The problem: Extract every line in the rows below that contains the string "NewBodyOperationType". Matching is case-sensitive.

Material for this task:
-- Start --

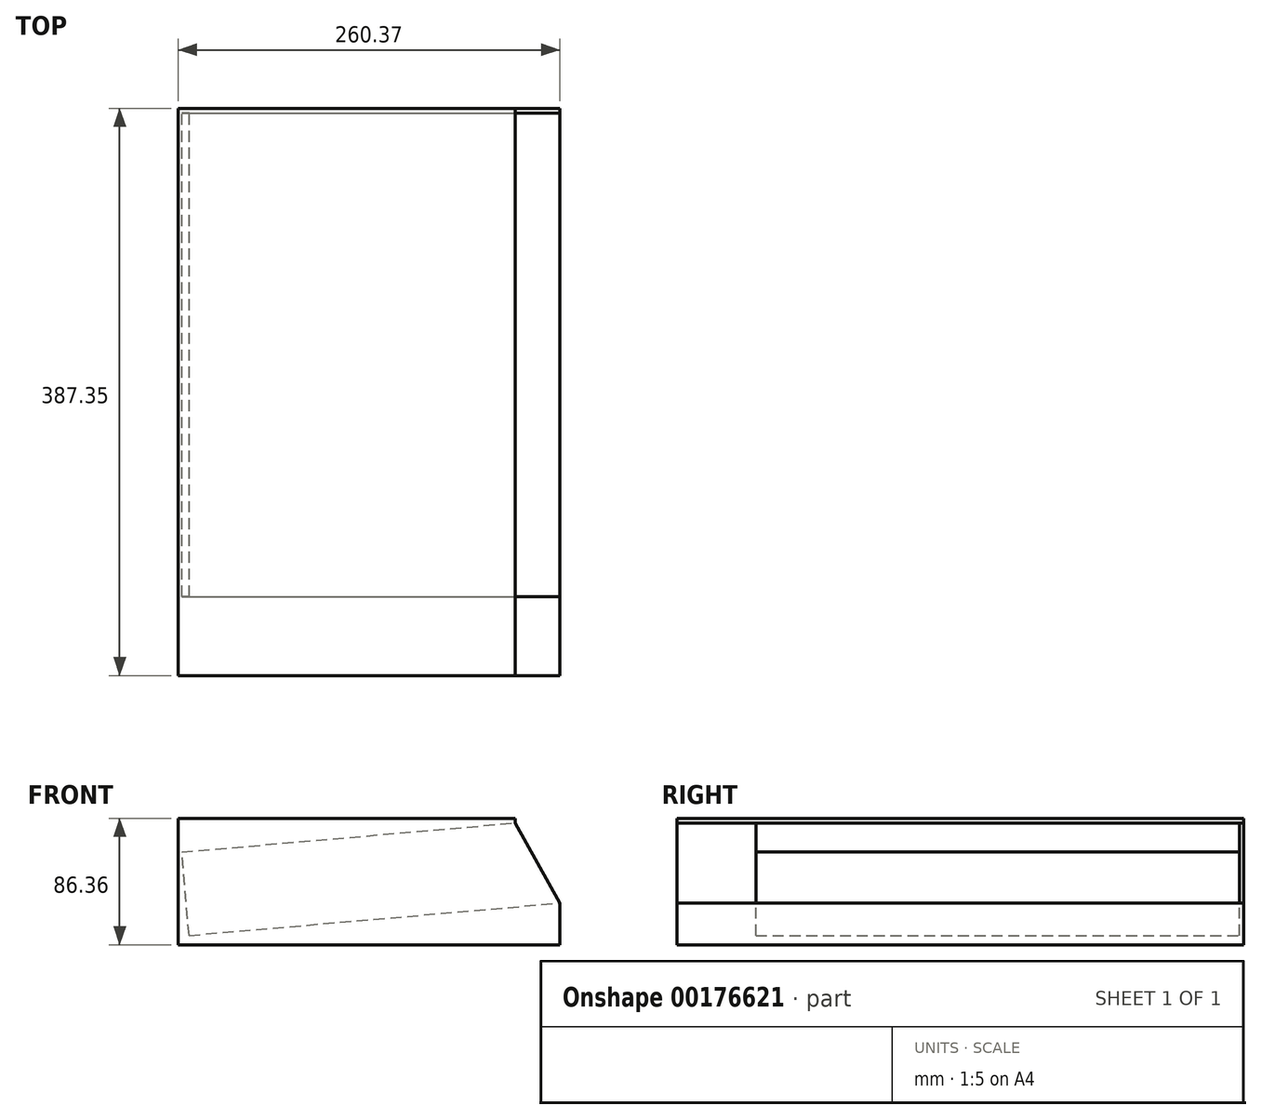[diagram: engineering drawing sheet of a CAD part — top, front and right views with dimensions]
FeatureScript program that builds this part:
annotation { "Feature Type Name" : "Feature", "Feature Type Description" : "" }
export const myFeature = defineFeature(function(context is Context, id is Id, definition is map)
    precondition{}
    {
        {
            var Q0;
            Q0=qCreatedBy(makeId("Front.planeOp"),FACE);
            var sketch = newSketch(context, id + "F0", { "sketchPlane" : qUnion([Q0])});
            skLineSegment(sketch, "E0", {"start": v(-29.65, 0) * mm, "end": v(230.72, 0) * mm});
            skLineSegment(sketch, "E1", {"start": v(-29.65, 0) * mm, "end": v(-29.65, 86.36) * mm});
            skLineSegment(sketch, "E2", {"start": v(-22.32, 6.35) * mm, "end": v(-27.3, 63.28) * mm});
            skLineSegment(sketch, "E3", {"start": v(-22.32, 6.35) * mm, "end": v(230.72, 28.49) * mm});
            skLineSegment(sketch, "E4", {"start": v(-27.3, 63.28) * mm, "end": v(200.43, 83.2) * mm});
            skLineSegment(sketch, "E5", {"start": v(-29.65, 86.36) * mm, "end": v(200.43, 86.36) * mm});
            skLineSegment(sketch, "E6", {"start": v(230.72, 28.49) * mm, "end": v(230.72, 0) * mm});
            skLineSegment(sketch, "E7", {"start": v(200.43, 83.2) * mm, "end": v(200.43, 86.36) * mm});
            skLineSegment(sketch, "E8", {"start": v(200.43, 83.2) * mm, "end": v(230.72, 28.49) * mm});
            skSolve(sketch);
        }
        {
            var Q0;
            Q0=makeQuery(id+"F0.imprint","IMPRINT",FACE,{"disambiguationData":[TD([[makeQuery(id+"F0.imprint","IMPRINT",EDGE,{"derivedFrom":sQuery(id+"F0.wireOp",EDGE,"E0")}),1.0]])]});
            var Q1;
            Q1=makeQuery(id+"F0.imprint","IMPRINT",FACE,{"disambiguationData":[TD([[makeQuery(id+"F0.imprint","IMPRINT",EDGE,{"derivedFrom":sQuery(id+"F0.wireOp",EDGE,"E2")}),-1.0]])]});
            extrude(context, id + "F1", {"entities" : qUnion([Q0, Q1]), "oppositeDirection" : true, "depth" : 3.17 * mm});
        }
        {
            var Q0;
            Q0=makeQuery(id+"F0.imprint","IMPRINT",FACE,{"disambiguationData":[TD([[makeQuery(id+"F0.imprint","IMPRINT",EDGE,{"derivedFrom":sQuery(id+"F0.wireOp",EDGE,"E0")}),1.0]])]});
            extrude(context, id + "F2", {"entities" : qUnion([Q0]), "operationType" : NewBodyOperationType.ADD, "depth" : 330.2 * mm});
        }
        {
            var Q0;
            Q0=makeQuery(id+"F2.opExtrude","CAP_FACE",FACE,{"disambiguationData":[OSD([sQuery(id+"F0.wireOp",EDGE,"E0"),sQuery(id+"F0.wireOp",EDGE,"E1"),sQuery(id+"F0.wireOp",EDGE,"E2"),sQuery(id+"F0.wireOp",EDGE,"E3"),sQuery(id+"F0.wireOp",EDGE,"E4"),sQuery(id+"F0.wireOp",EDGE,"E5"),sQuery(id+"F0.wireOp",EDGE,"E6"),sQuery(id+"F0.wireOp",EDGE,"E7")])],"isStart":false});
            var sketch = newSketch(context, id + "F3", { "sketchPlane" : qUnion([Q0])});
            skLineSegment(sketch, "E9", {"start": v(200.43, 83.2) * mm, "end": v(230.72, 28.49) * mm});
            skLineSegment(sketch, "E10", {"start": v(230.72, 28.49) * mm, "end": v(230.72, 0) * mm});
            skLineSegment(sketch, "E11", {"start": v(230.72, 0) * mm, "end": v(-29.65, 0) * mm});
            skLineSegment(sketch, "E12", {"start": v(-29.65, 0) * mm, "end": v(-29.65, 86.36) * mm});
            skLineSegment(sketch, "E13", {"start": v(-29.65, 86.36) * mm, "end": v(200.43, 86.36) * mm});
            skLineSegment(sketch, "E14", {"start": v(200.43, 86.36) * mm, "end": v(200.43, 83.2) * mm});
            skLineSegment(sketch, "E15", {"start": v(200.43, 83.2) * mm, "end": v(-27.3, 63.28) * mm});
            skLineSegment(sketch, "E16", {"start": v(-27.3, 63.28) * mm, "end": v(-22.32, 6.35) * mm});
            skLineSegment(sketch, "E17", {"start": v(-22.32, 6.35) * mm, "end": v(230.72, 28.49) * mm});
            skSolve(sketch);
        }
        {
            var Q0;
            Q0=makeQuery(id+"F3.imprint","IMPRINT",FACE,{"disambiguationData":[TD([[makeQuery(id+"F3.imprint","IMPRINT",EDGE,{"derivedFrom":sQuery(id+"F3.wireOp",EDGE,"E10")}),-1.0]])]});
            var Q1;
            Q1=makeQuery(id+"F3.imprint","IMPRINT",FACE,{"disambiguationData":[TD([[makeQuery(id+"F3.imprint","IMPRINT",EDGE,{"derivedFrom":sQuery(id+"F3.wireOp",EDGE,"E9")}),-1.0]])]});
            extrude(context, id + "F4", {"entities" : qUnion([Q0, Q1]), "operationType" : NewBodyOperationType.ADD, "depth" : 53.97 * mm});
        }
    });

-- End --

Solution:
            extrude(context, id + "F2", {"entities" : qUnion([Q0]), "operationType" : NewBodyOperationType.ADD, "depth" : 330.2 * mm});
            extrude(context, id + "F4", {"entities" : qUnion([Q0, Q1]), "operationType" : NewBodyOperationType.ADD, "depth" : 53.97 * mm});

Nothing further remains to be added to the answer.